-- Problem description --
Copy each line below exactly as it appears. Pictures are to be omitted.

-- Record excerpts --

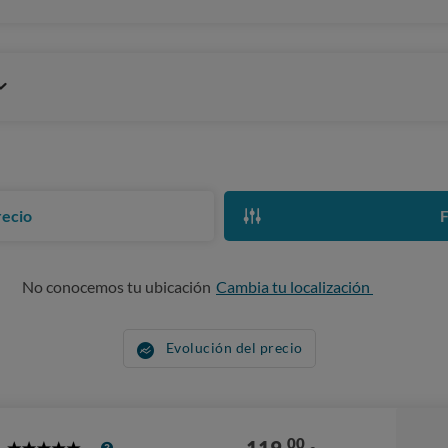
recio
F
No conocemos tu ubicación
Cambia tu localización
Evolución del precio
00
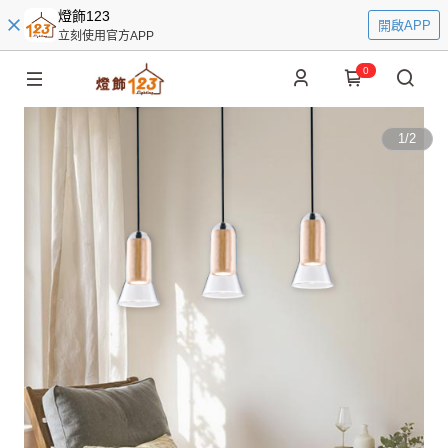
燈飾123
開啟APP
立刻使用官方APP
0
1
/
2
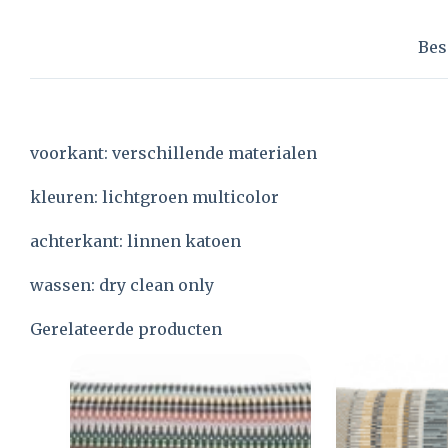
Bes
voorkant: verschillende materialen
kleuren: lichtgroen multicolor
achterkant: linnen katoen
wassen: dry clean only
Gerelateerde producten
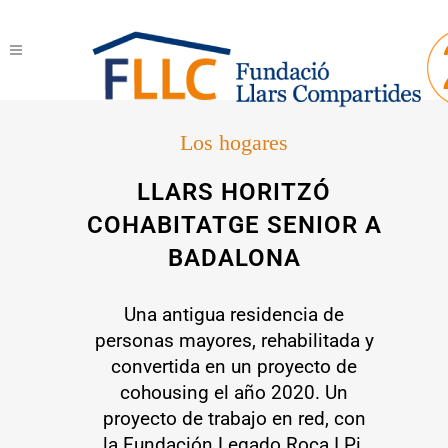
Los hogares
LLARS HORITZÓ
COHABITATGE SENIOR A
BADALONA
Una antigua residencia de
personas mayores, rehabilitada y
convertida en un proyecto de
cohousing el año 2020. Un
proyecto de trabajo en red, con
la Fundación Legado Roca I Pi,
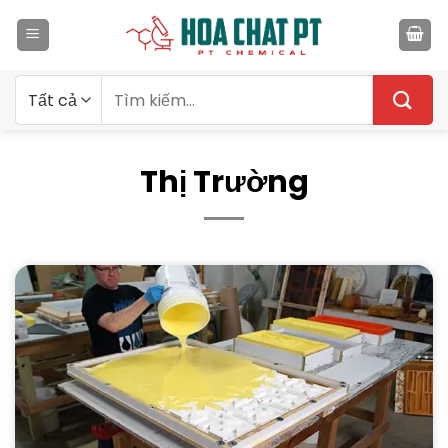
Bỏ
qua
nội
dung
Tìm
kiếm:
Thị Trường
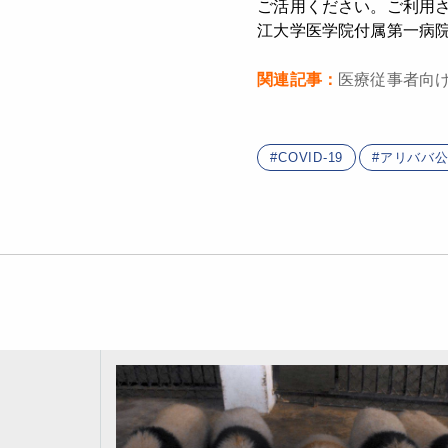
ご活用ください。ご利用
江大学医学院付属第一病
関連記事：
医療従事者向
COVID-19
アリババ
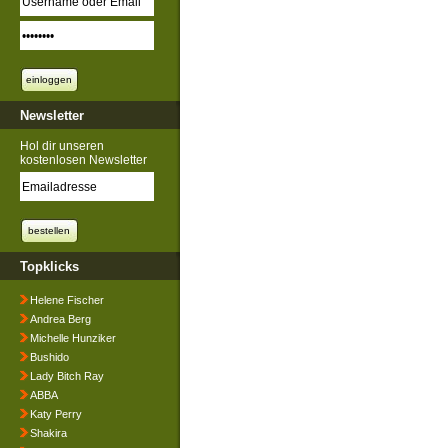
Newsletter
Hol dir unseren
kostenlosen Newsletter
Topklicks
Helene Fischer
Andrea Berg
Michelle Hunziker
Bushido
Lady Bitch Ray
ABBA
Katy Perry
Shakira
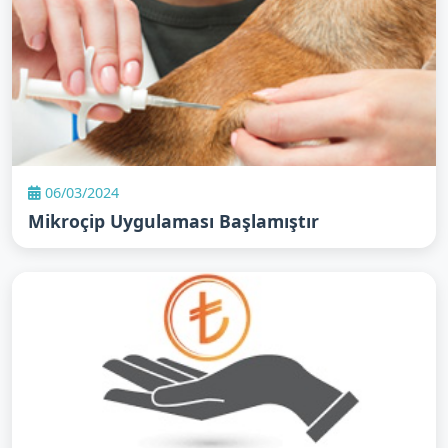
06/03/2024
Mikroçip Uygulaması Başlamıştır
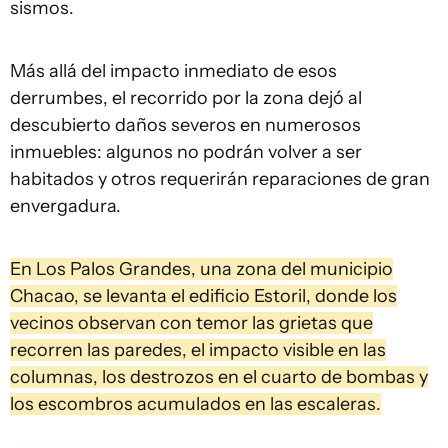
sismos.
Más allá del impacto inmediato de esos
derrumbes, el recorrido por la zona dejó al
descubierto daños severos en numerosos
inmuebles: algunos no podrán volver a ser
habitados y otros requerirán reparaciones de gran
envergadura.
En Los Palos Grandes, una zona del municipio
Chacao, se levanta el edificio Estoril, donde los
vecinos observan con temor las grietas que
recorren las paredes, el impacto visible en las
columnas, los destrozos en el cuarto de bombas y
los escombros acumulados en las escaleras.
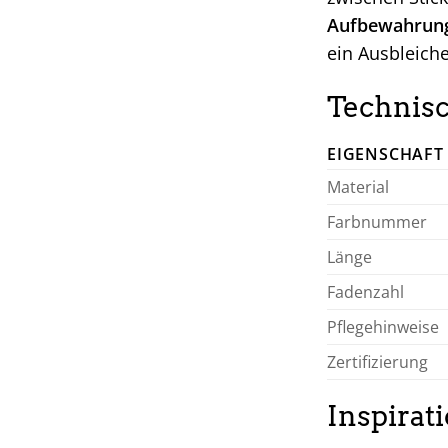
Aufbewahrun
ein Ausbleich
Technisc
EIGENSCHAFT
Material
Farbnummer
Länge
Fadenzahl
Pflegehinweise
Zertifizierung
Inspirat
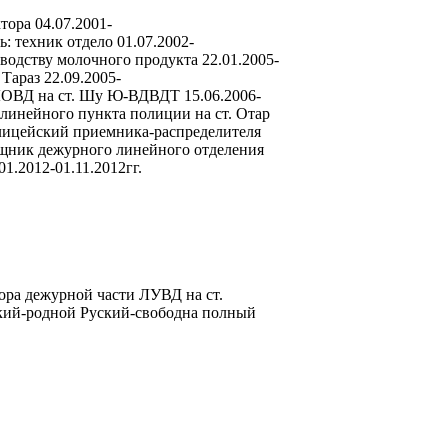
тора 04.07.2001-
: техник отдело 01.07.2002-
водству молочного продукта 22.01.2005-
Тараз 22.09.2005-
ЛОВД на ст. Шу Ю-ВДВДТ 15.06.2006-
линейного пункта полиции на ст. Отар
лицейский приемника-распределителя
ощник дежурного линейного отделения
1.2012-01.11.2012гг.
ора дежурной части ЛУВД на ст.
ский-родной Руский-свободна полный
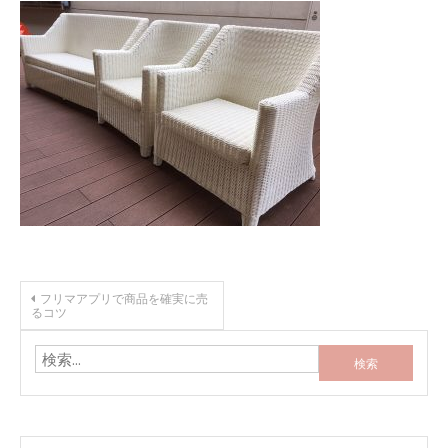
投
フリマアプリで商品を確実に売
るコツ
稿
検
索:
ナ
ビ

-- Answer --
recio
F
No conocemos tu ubicación
Cambia tu localización
Evolución del precio
00
燈飾123
開啟APP
立刻使用官方APP
0
1
/
2
Bes
voorkant: verschillende materialen
kleuren: lichtgroen multicolor
achterkant: linnen katoen
wassen: dry clean only
Gerelateerde producten
Los hogares
LLARS HORITZÓ
COHABITATGE SENIOR A
BADALONA
Una antigua residencia de
personas mayores, rehabilitada y
convertida en un proyecto de
cohousing el año 2020. Un
proyecto de trabajo en red, con
la Fundación Legado Roca I Pi,
Bỏ
qua
nội
dung
Tìm
kiếm:
Thị Trường
ご活用ください。ご利用
江大学医学院付属第一病
関連記事：
医療従事者向
COVID-19
アリババ
Newsletter
Hol dir unseren
kostenlosen Newsletter
Topklicks
Helene Fischer
Andrea Berg
Michelle Hunziker
Bushido
Lady Bitch Ray
ABBA
Katy Perry
Shakira
06/03/2024
Mikroçip Uygulaması Başlamıştır
sismos.
Más allá del impacto inmediato de esos
derrumbes, el recorrido por la zona dejó al
descubierto daños severos en numerosos
inmuebles: algunos no podrán volver a ser
habitados y otros requerirán reparaciones de gran
envergadura.
En Los Palos Grandes, una zona del municipio
Chacao, se levanta el edificio Estoril, donde los
vecinos observan con temor las grietas que
recorren las paredes, el impacto visible en las
columnas, los destrozos en el cuarto de bombas y
los escombros acumulados en las escaleras.
Aufbewahrun
ein Ausbleich
Technisc
EIGENSCHAFT
Material
Farbnummer
Länge
Fadenzahl
Pflegehinweise
Zertifizierung
Inspirat
тора 04.07.2001-
: техник отдело 01.07.2002-
водству молочного продукта 22.01.2005-
Тараз 22.09.2005-
ЛОВД на ст. Шу Ю-ВДВДТ 15.06.2006-
линейного пункта полиции на ст. Отар
лицейский приемника-распределителя
ощник дежурного линейного отделения
1.2012-01.11.2012гг.
ора дежурной части ЛУВД на ст.
ский-родной Руский-свободна полный
投
フリマアプリで商品を確実に売
るコツ
稿
検
索:
ナ
ビ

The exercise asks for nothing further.